Action Points for Auditors

Auditors of REITs and InvITs should take note of the revised corporate governance requirements and key changes introduced with respect to their tenure, undertaking limited review of audit of all the entities or companies whose accounts are to be consolidated etc. Additionally, auditors should also engage with the companies issuing debt securities regarding the revised regulatory requirements introduced by SEBI.

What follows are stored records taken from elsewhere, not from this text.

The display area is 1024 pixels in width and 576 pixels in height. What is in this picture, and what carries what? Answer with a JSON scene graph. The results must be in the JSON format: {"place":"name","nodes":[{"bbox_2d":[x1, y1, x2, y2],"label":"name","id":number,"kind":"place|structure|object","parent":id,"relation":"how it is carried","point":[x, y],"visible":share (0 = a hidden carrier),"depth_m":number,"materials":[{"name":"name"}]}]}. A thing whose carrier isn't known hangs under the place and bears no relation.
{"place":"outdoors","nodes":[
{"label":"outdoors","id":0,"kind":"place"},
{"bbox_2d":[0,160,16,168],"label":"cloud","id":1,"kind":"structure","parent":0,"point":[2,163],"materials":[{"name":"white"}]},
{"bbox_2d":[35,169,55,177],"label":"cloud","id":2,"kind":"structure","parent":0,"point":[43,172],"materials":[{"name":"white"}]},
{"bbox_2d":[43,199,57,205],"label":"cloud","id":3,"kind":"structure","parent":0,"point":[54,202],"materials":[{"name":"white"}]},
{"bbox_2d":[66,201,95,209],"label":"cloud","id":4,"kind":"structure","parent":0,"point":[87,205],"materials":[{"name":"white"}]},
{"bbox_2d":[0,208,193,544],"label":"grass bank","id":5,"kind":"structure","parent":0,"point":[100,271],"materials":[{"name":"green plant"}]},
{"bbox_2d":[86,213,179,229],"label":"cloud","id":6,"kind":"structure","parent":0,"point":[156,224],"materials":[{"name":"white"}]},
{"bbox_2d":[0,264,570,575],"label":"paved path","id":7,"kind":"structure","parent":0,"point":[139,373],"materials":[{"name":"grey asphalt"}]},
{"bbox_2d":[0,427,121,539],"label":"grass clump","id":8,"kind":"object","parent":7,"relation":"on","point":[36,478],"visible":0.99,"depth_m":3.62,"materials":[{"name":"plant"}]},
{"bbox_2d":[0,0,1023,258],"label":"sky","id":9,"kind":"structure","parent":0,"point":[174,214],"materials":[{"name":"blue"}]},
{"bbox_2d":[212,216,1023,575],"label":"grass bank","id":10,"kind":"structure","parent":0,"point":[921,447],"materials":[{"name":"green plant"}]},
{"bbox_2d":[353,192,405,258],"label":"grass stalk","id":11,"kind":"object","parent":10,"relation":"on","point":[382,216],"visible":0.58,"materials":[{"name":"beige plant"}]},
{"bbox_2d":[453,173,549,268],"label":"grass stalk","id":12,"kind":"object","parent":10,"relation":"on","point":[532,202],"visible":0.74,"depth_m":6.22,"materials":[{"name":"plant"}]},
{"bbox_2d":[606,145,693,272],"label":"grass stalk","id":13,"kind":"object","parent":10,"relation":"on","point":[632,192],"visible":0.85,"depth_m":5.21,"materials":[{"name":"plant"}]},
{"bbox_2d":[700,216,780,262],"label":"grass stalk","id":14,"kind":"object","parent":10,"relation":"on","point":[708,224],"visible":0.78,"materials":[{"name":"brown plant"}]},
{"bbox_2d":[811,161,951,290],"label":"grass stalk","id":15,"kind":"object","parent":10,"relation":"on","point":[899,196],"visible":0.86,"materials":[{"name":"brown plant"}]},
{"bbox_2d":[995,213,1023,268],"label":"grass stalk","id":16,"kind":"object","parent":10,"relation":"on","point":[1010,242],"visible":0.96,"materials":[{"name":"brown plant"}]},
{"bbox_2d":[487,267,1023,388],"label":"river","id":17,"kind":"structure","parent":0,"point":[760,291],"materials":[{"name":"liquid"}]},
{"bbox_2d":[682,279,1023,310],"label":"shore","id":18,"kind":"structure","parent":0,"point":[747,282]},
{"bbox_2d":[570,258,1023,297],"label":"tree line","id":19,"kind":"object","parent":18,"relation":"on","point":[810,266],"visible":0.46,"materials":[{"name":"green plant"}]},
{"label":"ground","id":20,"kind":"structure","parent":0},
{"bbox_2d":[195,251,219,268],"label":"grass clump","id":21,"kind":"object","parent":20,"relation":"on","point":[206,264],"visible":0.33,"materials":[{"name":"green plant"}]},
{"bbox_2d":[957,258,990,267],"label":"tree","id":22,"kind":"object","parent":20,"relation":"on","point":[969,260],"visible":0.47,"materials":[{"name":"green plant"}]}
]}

Regulation 102 of the LODR Regulations empowers SEBI to exempt certain entities from the strict enforcement of the requirement(s) of the LODR Regulations under certain circumstances, which include:

  1. Any provision of Act(s), Rule(s), Regulation(s) under which a listed entity is established or is governed by, or is required to be given precedence to
  2. The requirement may cause undue hardship to investors
  3. The disclosure requirement is not relevant for a particular industry or class of listed entities
  4. The requirement is technical in nature
  5. The non-compliance is caused due to factors affecting a class of entities but being beyond the control of the entities.

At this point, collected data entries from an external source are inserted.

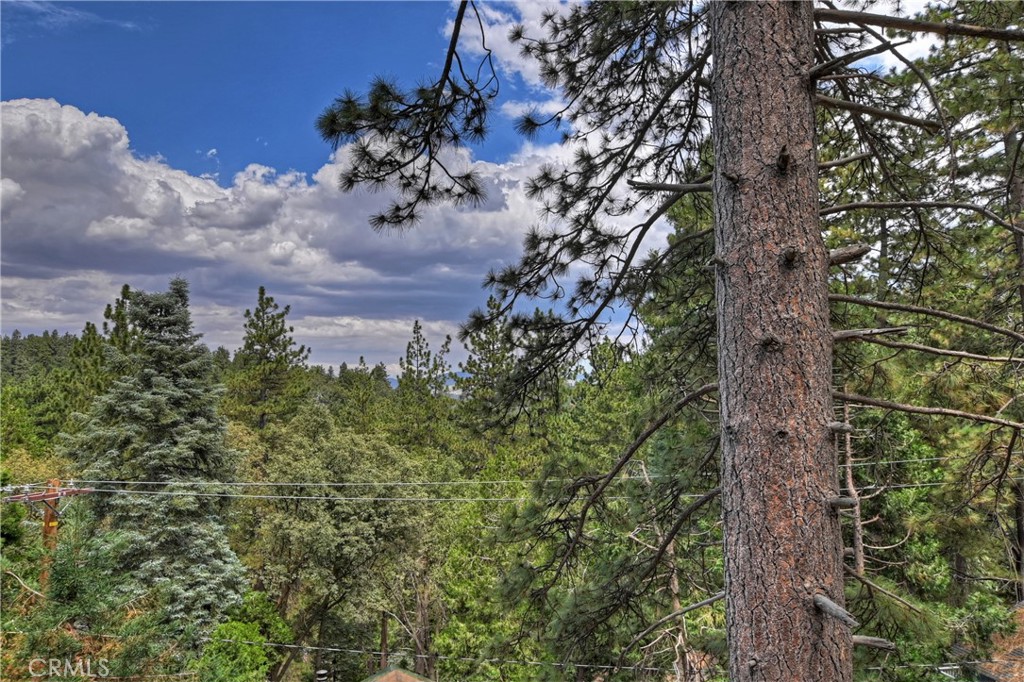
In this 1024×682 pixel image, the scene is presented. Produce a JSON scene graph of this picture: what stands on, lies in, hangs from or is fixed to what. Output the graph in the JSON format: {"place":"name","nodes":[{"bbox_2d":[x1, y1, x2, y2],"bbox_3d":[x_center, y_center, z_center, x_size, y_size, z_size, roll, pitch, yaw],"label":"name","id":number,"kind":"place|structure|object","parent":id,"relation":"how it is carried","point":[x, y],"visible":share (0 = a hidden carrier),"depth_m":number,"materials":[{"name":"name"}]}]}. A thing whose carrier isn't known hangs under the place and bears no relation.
{"place":"outdoors","nodes":[
{"label":"outdoors","id":0,"kind":"place"},
{"bbox_2d":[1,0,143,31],"label":"cloud","id":1,"kind":"structure","parent":0,"point":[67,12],"materials":[{"name":"white"}]},
{"bbox_2d":[0,97,681,373],"label":"cloud","id":2,"kind":"structure","parent":0,"point":[75,120],"materials":[{"name":"white"}]},
{"bbox_2d":[0,0,943,370],"label":"sky","id":3,"kind":"structure","parent":0,"point":[283,130],"materials":[{"name":"blue"}]},
{"bbox_2d":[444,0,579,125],"label":"cloud","id":4,"kind":"structure","parent":0,"point":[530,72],"materials":[{"name":"white"}]},
{"bbox_2d":[1,319,1023,679],"label":"forest","id":5,"kind":"structure","parent":0,"point":[379,659],"materials":[{"name":"green wood"}]},
{"bbox_2d":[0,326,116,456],"label":"tree","id":6,"kind":"object","parent":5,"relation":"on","point":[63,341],"visible":0.44,"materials":[{"name":"green plant"}]},
{"bbox_2d":[100,283,137,357],"bbox_3d":[-17.037,2.268,33.572,3.331,9.835,3.445,5,-7,-44],"label":"pine tree","id":7,"kind":"object","parent":5,"relation":"on","point":[127,287],"visible":0.21,"depth_m":33.49,"materials":[{"name":"plant"}]},
{"bbox_2d":[228,288,312,432],"bbox_3d":[-11.807,4.446,37.146,4.894,14.086,5.072,5,-7,-43],"label":"pine tree","id":8,"kind":"object","parent":5,"relation":"on","point":[261,293],"visible":0.88,"depth_m":36.75,"materials":[{"name":"plant"}]},
{"bbox_2d":[397,320,453,401],"label":"pine tree","id":9,"kind":"object","parent":5,"relation":"on","point":[417,333],"visible":0.57,"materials":[{"name":"green plant"}]},
{"bbox_2d":[456,296,514,418],"bbox_3d":[-0.902,3.698,37.381,4.573,12.343,4.709,3,-6,-35],"label":"pine tree","id":10,"kind":"object","parent":5,"relation":"on","point":[493,344],"visible":0.56,"depth_m":37.08,"materials":[{"name":"plant"}]},
{"bbox_2d":[975,604,1023,681],"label":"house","id":11,"kind":"structure","parent":0,"point":[1020,649],"depth_m":11.36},
{"label":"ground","id":12,"kind":"structure","parent":0},
{"bbox_2d":[39,478,61,595],"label":"utility pole","id":13,"kind":"object","parent":12,"relation":"on","point":[47,525],"visible":0.4,"depth_m":14.63,"materials":[{"name":"brown wood"}]},
{"bbox_2d":[1,485,93,502],"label":"crossarm","id":14,"kind":"object","parent":13,"relation":"attached to","point":[35,498],"visible":0.83,"depth_m":13.81,"materials":[{"name":"wood"}]},
{"bbox_2d":[219,635,684,675],"bbox_3d":[-1.580,5.083,12.560,20.214,0.606,0.175,-1,-5,15],"label":"power line","id":15,"kind":"object","parent":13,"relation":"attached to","point":[606,667],"visible":0.69,"depth_m":12.47,"materials":[{"name":"grey metal"}]},
{"bbox_2d":[11,476,972,504],"bbox_3d":[0.743,2.750,14.243,27.192,0.615,0.384,0,-5,-1],"label":"power line","id":16,"kind":"object","parent":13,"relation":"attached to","point":[353,498],"visible":0.75,"depth_m":14.18,"materials":[{"name":"grey metal"}]},
{"bbox_2d":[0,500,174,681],"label":"shrub","id":17,"kind":"object","parent":12,"relation":"on","point":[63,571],"visible":0.86,"depth_m":9.62,"materials":[{"name":"green plant"}]},
{"bbox_2d":[64,276,247,635],"bbox_3d":[-8.747,4.057,18.961,5.264,11.393,5.473,4,-7,-40],"label":"spruce tree","id":18,"kind":"object","parent":12,"relation":"on","point":[157,400],"visible":0.85,"depth_m":18.20,"materials":[{"name":"plant"}]},
{"bbox_2d":[195,591,291,681],"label":"shrub","id":19,"kind":"object","parent":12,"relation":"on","point":[239,631],"visible":0.92,"depth_m":16.57,"materials":[{"name":"green plant"}]},
{"bbox_2d":[234,412,439,679],"bbox_3d":[-5.154,7.230,23.043,6.331,10.235,6.478,5,-7,-45],"label":"deciduous tree","id":20,"kind":"object","parent":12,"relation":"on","point":[283,531],"visible":0.96,"depth_m":21.32,"materials":[{"name":"green plant"}]},
{"bbox_2d":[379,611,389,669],"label":"tree trunk","id":21,"kind":"object","parent":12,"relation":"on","point":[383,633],"visible":0.47,"materials":[{"name":"brown wood"}]},
{"bbox_2d":[361,665,433,681],"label":"roof","id":22,"kind":"structure","parent":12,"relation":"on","point":[395,673],"depth_m":14.54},
{"bbox_2d":[315,668,328,681],"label":"chimney","id":23,"kind":"object","parent":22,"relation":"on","point":[323,673],"visible":0.98,"depth_m":15.31,"materials":[{"name":"metal"}]},
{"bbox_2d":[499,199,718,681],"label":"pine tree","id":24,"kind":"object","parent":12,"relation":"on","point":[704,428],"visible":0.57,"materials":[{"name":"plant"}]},
{"bbox_2d":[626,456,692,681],"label":"bare tree","id":25,"kind":"object","parent":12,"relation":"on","point":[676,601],"visible":0.62,"depth_m":13.93,"materials":[{"name":"brown wood"}]},
{"bbox_2d":[326,0,1023,681],"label":"pine tree","id":26,"kind":"object","parent":12,"relation":"on","point":[792,82],"visible":0.98,"depth_m":4.78,"materials":[{"name":"brown"}]},
{"bbox_2d":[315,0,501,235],"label":"pine branch","id":27,"kind":"object","parent":26,"relation":"attached to","point":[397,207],"visible":0.98,"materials":[{"name":"brown wood"}]},
{"bbox_2d":[839,393,865,578],"bbox_3d":[6.507,3.878,14.744,0.691,6.868,0.729,4,-6,-36],"label":"bare tree","id":28,"kind":"object","parent":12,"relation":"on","point":[850,482],"visible":0.47,"depth_m":14.68,"materials":[{"name":"brown wood"}]},
{"bbox_2d":[808,10,1022,658],"bbox_3d":[6.820,0.885,11.430,6.487,13.690,6.540,0,-5,-1],"label":"pine tree","id":29,"kind":"object","parent":12,"relation":"on","point":[900,414],"visible":0.69,"depth_m":11.05,"materials":[{"name":"plant"}]}
]}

Recently, SEBI, vide a notification dated 5 December 2022 issued certain amendments12 to Regulation 102 of the LODR Regulations (the amendments). The amendments have inserted an additional criterion to the above specified circumstances and provide that SEBI may, after taking into consideration the interest of investors and securities market, relax the strict enforcement of the requirement(s) of the LODR Regulations, if an application is made by the Central Government with respect to its strategic disinvestment in a listed entity.

Effective date: The amendments are effective from the date of publication in the Official Gazette, i.e., 5 December 2022.


  1. The amendment has been issued vide the SEBI LODR (Seventh Amendment) Regulations, 2022 (LODR Amendment Regulations).